Identification of antimicrobial resistance genes is important for understanding the underlying mechanisms and the epidemiology of antimicrobial resistance. The Find Resistance with Nucleotide DB tool may be used for resistance typing of pre-assembled, complete or partial genomes simple contig sequences assembled using the de novo assembly algorithm of CLC Genomics Workbench (see http://resources.qiagenbioinformatics.com/manuals/clcgenomicsworkbench/current/index.php?manual=De_novo_assembly.html).
Alternatively, use the Type a Known Species or Type among Multiple Species template workflows as described in Workflow templates.
The Find Resistance with Nucleotide DB tool is inspired by [Zankari et al., 2017] and uses BLAST for identification of acquired antimicrobial resistance genes within whole-genome sequencing (WGS) data. The tool's aim is to quantify the occurrence of entire resistance conferring genes, whether they break down (e.g. beta-lactamases) or expel (e.g. efflux-pumps) antibiotic compounds.

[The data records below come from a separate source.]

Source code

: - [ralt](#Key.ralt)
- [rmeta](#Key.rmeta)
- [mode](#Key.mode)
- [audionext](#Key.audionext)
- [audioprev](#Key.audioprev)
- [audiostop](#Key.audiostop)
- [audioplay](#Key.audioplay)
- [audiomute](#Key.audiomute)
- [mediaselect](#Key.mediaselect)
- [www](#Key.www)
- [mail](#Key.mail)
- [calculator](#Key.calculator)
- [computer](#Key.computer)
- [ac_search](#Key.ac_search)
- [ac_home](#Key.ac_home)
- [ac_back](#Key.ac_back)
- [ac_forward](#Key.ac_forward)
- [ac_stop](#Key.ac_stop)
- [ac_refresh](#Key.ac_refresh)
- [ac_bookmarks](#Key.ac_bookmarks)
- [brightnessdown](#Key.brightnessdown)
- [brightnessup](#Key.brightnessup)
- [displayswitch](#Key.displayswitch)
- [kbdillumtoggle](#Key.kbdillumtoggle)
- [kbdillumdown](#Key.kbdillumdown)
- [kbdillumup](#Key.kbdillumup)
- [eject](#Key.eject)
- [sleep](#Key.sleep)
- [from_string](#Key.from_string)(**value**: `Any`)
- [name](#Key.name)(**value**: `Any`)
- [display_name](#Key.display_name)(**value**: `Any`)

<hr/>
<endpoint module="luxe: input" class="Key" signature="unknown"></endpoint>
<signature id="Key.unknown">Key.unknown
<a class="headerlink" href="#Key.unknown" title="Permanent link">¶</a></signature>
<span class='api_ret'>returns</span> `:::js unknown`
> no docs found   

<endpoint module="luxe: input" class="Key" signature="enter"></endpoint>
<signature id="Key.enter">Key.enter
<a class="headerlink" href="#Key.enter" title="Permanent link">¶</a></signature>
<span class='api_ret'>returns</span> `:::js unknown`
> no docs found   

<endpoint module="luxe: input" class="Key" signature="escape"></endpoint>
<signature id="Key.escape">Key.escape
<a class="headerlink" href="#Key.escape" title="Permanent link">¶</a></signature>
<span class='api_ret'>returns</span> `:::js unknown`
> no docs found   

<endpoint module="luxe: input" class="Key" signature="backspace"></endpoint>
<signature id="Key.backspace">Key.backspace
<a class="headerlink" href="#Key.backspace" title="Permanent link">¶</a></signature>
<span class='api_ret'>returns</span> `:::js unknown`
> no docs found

To perform resistance typing, go to:
Drug Resistance Analysis | Find Resistance with Nucleotide DB ()
Select the input genome or contigs (figure 15.4).
You can then specify the settings for the tool (figure 15.5).
- DB Select the downloaded database for Find Resistance with Nucleotide DB (using the Download Resistance Database tool (see the Download Resistance Database section).
- Minimum Identity % is the threshold for the minimum percentage of nucleotides that are identical between the best matching resistance gene in the database and the corresponding sequence in the genome.
- Minimum Length % reflect the percentage of the total resistance gene length that a sequence must overlap a resistance gene to count as a hit for that gene. Here represented as a percentage of the total resistance gene length.
- Filter overlaps: will perform extra filtering of results that agree on contig, source and predicted phenotype where one is contained by the other.
The output of the Find Resistance with Nucleotide DB tool is a table listing all the possible resistance genes and predicted phenotypes found in the input genome or contigs, as well as additional information such as degrees of similarity between the gene found in the genome and the reference (% identity and query /HSB values) and the location where the gene was found (contig name, and position in the contig). Depending on the type of database used, additional columns with link to resources may also be present in the table. To add the obtained resistance types to your Result Metadata Table, see the section Add to Result Metadata Table.